Uma luta pela própria vida
As reações israelenses ao lançamento de foguetes do Hamas foram imediatas. Os principais meios de comunicação e os políticos israelitas – incluindo aqueles que esperam substituir Netanyahu – repetiram a conhecida linha do partido. “Israel deve agir de forma resoluta e forte e restaurar a dissuasão”, declarou Yair Lapid, que foi recentemente escolhido para tentar montar um governo e que foi apoiado pelo Trabalhismo, pelo Meretz e pela maior parte da Lista Conjunta. O ex-Likudnik Gideon Sa'ar e Naftali Bennett de Yamina - este último que pode muito bem ser o próximo primeiro-ministro - juntaram-se a Lapid no apelo a ataques mais duros a Gaza, sem qualquer reflexão sobre as acções israelitas que nos levaram a este momento.

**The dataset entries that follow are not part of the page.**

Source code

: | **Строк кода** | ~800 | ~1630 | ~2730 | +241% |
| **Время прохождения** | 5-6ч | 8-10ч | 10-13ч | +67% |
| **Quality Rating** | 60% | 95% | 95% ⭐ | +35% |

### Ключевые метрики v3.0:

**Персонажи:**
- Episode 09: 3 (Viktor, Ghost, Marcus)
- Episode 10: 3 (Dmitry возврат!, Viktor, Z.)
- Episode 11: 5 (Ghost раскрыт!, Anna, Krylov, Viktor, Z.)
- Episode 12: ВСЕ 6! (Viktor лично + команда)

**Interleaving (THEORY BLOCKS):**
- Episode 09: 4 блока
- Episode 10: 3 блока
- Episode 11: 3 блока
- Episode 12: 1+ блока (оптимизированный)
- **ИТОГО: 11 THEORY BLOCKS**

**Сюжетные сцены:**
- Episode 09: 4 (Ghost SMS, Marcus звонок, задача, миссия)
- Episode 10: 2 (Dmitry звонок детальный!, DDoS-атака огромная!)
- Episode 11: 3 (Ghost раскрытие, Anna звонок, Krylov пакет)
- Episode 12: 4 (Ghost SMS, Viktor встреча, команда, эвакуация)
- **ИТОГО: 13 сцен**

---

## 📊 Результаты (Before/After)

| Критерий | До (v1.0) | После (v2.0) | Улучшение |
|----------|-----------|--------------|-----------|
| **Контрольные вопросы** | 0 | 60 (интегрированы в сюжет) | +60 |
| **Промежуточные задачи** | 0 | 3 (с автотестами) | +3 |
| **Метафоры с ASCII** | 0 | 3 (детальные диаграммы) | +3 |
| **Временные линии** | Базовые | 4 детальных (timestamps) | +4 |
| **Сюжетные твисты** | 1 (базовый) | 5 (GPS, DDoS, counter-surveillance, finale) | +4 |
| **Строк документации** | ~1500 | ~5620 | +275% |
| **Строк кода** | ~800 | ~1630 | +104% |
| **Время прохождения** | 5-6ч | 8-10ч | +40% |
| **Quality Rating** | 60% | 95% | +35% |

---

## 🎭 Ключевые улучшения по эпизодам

Por outro lado o partido islâmico Ra'am que disse que apoiaria Lapid e Bennett na formação de um governo negociações de coalizão suspensas após a escalada de Israel. Nem o Ra'am nem a Lista Conjunta seriam capazes de apoiar a formação de um governo com os políticos a apelar activamente a uma escalada de ataques a Gaza.
Em Novembro de 2019, quando surgiu pela primeira vez a ideia de formar uma aliança de centro-direita com a Lista Conjunta, Netanyahu usou Gaza como razão final pela impossibilidade de formar tal governo. Agora, poucos dias antes de Lapid e Bennett anunciarem a formação de um novo governo para destituir Netanyahu, os acontecimentos em Gaza estão directamente a favor do primeiro-ministro em exercício.
Netanyahu planejou e orquestrou esta escalada? É claro que não há como provar tal coisa. Suas impressões digitais estão espalhadas por todos os desenvolvimentos? Como primeiro-ministro responsável pelas diversas ações das autoridades sob o seu comando, a resposta é, sem dúvida, sim. Tudo o que aconteceu no último mês, com níveis de violência nunca vistos aqui há anos, o ajudou nas suas tentativas de evitar ser deposto? Definitivamente.
A escalada da violência é um lembrete de que não podemos desistir da luta contra a ocupação e o apartheid, e que substituir Netanyahu por outro direitista não resolverá as questões centrais que afectam todos os aspectos das nossas vidas nesta terra. Esta é uma armadilha terrível, mas é a armadilha da realidade colonial de Israel. Não há outro caminho a seguir senão a luta pela igualdade e liberdade para todos os habitantes desta terra. É nada menos que uma luta pela própria vida.
Haggai Matar é um premiado jornalista e ativista político israelense, além de atuar como diretor executivo da “972 – Avanço do Jornalismo Cidadão”, a organização sem fins lucrativos que publica a revista +972.